[PROVIDED MATERIAL]
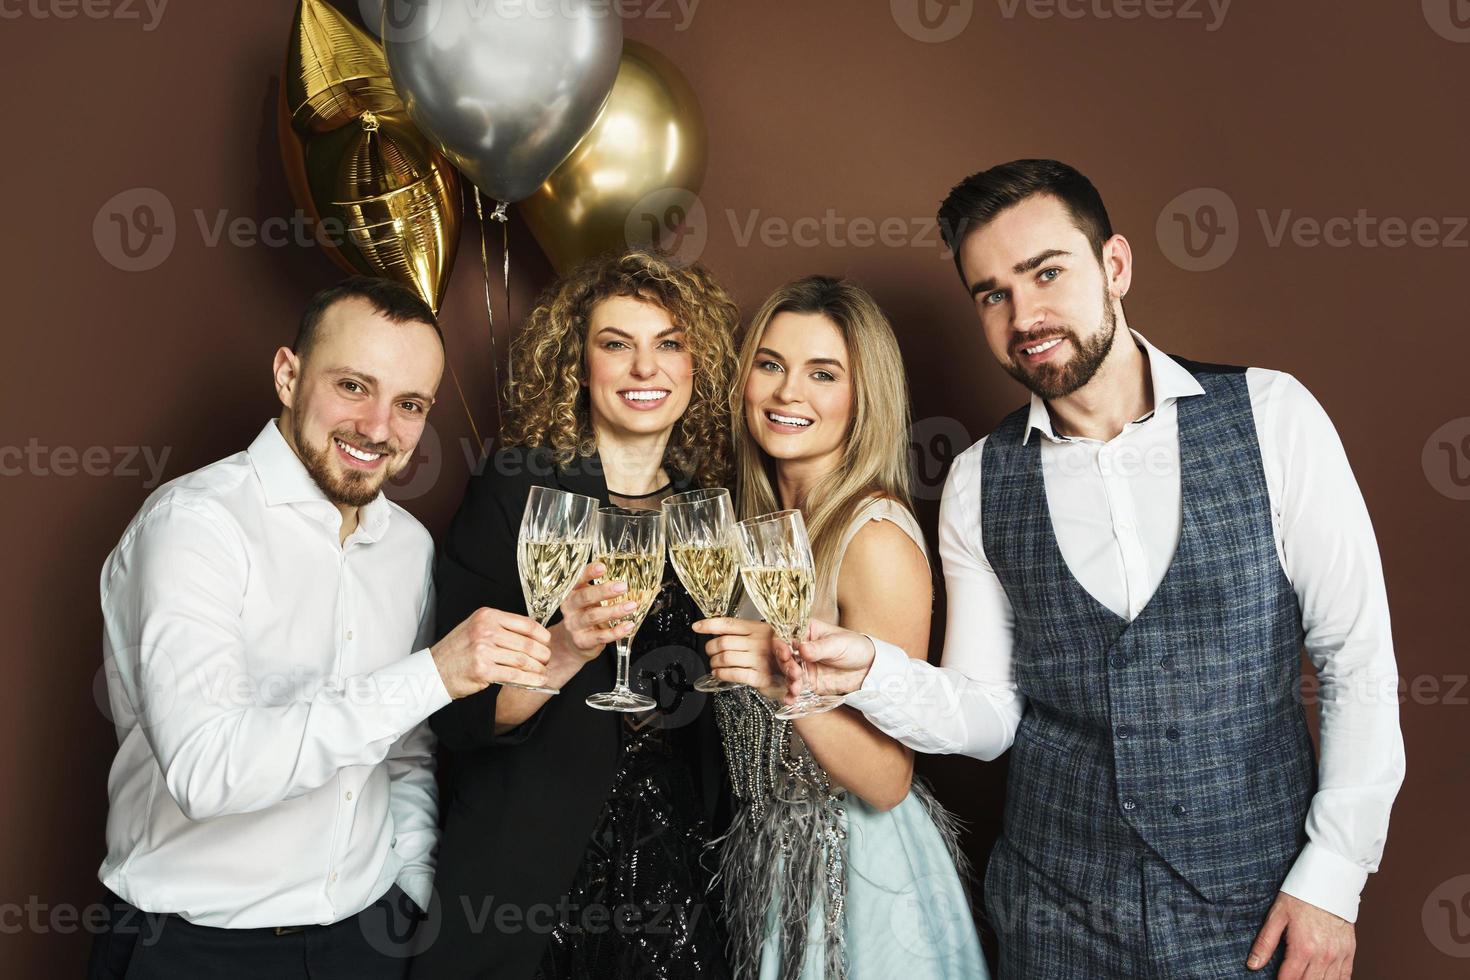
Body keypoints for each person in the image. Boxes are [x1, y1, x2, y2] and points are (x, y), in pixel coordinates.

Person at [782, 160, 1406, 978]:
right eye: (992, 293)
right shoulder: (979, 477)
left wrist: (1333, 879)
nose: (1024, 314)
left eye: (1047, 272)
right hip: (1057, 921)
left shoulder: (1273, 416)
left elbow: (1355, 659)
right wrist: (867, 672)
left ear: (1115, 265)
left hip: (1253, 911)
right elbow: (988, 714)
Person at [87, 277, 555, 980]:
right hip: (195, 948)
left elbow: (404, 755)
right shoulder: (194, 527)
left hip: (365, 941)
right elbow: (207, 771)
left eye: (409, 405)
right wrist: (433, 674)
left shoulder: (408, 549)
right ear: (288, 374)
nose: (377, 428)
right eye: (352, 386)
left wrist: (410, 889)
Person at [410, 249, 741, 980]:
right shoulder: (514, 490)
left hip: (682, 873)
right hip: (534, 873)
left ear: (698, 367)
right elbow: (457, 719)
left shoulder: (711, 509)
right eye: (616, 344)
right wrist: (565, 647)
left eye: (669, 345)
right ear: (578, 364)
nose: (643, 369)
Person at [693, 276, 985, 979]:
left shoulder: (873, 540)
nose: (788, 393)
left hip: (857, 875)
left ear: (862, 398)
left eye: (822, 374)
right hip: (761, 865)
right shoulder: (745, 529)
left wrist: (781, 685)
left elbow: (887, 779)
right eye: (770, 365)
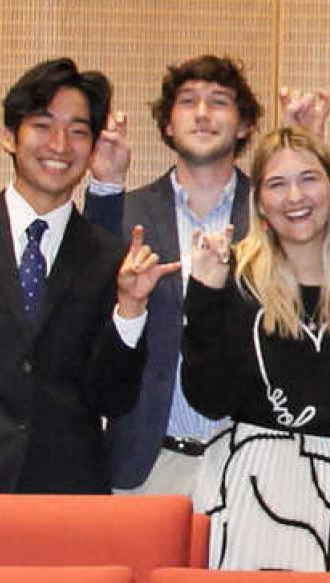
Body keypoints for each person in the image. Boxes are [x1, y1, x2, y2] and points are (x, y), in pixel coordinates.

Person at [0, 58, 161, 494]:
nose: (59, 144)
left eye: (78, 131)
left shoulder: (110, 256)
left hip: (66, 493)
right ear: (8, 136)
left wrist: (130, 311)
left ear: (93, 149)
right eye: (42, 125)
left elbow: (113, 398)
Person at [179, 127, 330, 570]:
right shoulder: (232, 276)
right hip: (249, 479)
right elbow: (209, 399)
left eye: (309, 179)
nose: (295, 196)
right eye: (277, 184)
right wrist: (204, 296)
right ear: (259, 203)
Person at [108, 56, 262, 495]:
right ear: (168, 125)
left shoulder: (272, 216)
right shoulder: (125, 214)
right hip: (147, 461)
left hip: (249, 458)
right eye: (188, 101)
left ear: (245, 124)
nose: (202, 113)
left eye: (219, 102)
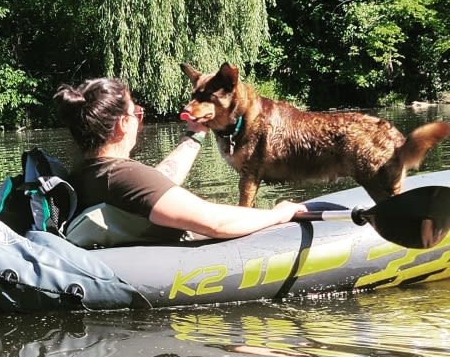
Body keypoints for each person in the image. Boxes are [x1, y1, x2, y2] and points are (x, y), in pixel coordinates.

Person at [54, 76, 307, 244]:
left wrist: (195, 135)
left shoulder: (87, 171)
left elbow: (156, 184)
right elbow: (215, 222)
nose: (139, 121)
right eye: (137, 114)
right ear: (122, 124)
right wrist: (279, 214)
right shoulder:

[EXERCISE PROMPT] Each record must be repeated exactly, and no picture may be carried over.

[ANSWER TO THIS EXERCISE]
Body keypoints for each person in the image. Boxes are [x1, y1, x2, y2] and points are (x, y), in pixel coordinates.

Person at [782, 160, 1406, 978]:
right eye: (992, 293)
right shoulder: (979, 477)
left wrist: (1333, 879)
nose: (1024, 314)
left eye: (1047, 272)
right hip: (1057, 921)
left shoulder: (1273, 416)
left elbow: (1355, 659)
right wrist: (867, 672)
left ear: (1115, 265)
left hip: (1253, 911)
right elbow: (988, 714)
Person at [87, 277, 555, 980]:
right hip: (195, 948)
left elbow: (404, 755)
right shoulder: (194, 527)
left hip: (365, 941)
right elbow: (207, 771)
left eye: (409, 405)
right wrist: (433, 674)
left shoulder: (408, 549)
right ear: (288, 374)
nose: (377, 428)
right eye: (352, 386)
left wrist: (410, 889)
Person at [410, 249, 741, 980]:
right shoulder: (514, 490)
left hip: (682, 873)
right hip: (534, 873)
left ear: (698, 367)
right elbow: (457, 719)
left shoulder: (711, 509)
right eye: (616, 344)
right wrist: (565, 647)
left eye: (669, 345)
right ear: (578, 364)
nose: (643, 369)
Person at [693, 276, 985, 979]:
left shoulder: (873, 540)
nose: (788, 393)
left hip: (857, 875)
left ear: (862, 398)
left eye: (822, 374)
right hip: (761, 865)
right shoulder: (745, 529)
left wrist: (781, 685)
left elbow: (887, 779)
right eye: (770, 365)
Body keypoints for each person in the image. Boxes are [x1, y1, x2, y2] and points are (x, y), in pixel coordinates.

Person at [0, 58, 161, 494]:
nose: (59, 144)
left eye: (78, 131)
left shoulder: (110, 256)
left hip: (66, 493)
right ear: (8, 136)
left wrist: (130, 311)
left ear: (93, 149)
right eye: (42, 125)
left elbow: (113, 398)
Person at [179, 127, 330, 570]:
right shoulder: (232, 276)
right hip: (249, 479)
right elbow: (209, 399)
left eye: (309, 179)
nose: (295, 196)
right eye: (277, 184)
right wrist: (204, 296)
right ear: (259, 203)
Person at [108, 56, 262, 495]:
right ear: (168, 125)
left shoulder: (272, 216)
right shoulder: (125, 214)
right hip: (147, 461)
left hip: (249, 458)
right eye: (188, 101)
left ear: (245, 124)
nose: (202, 113)
left eye: (219, 102)
Body keypoints for each person in the image. Boxes are [x1, y1, x2, y2] and points are (x, y), in pixel coordinates.

Person at [54, 76, 307, 244]:
left wrist: (195, 135)
left shoulder: (87, 171)
left elbow: (156, 184)
right elbow: (215, 222)
nose: (139, 121)
right eye: (137, 114)
right ear: (122, 124)
right wrist: (279, 214)
right shoulder:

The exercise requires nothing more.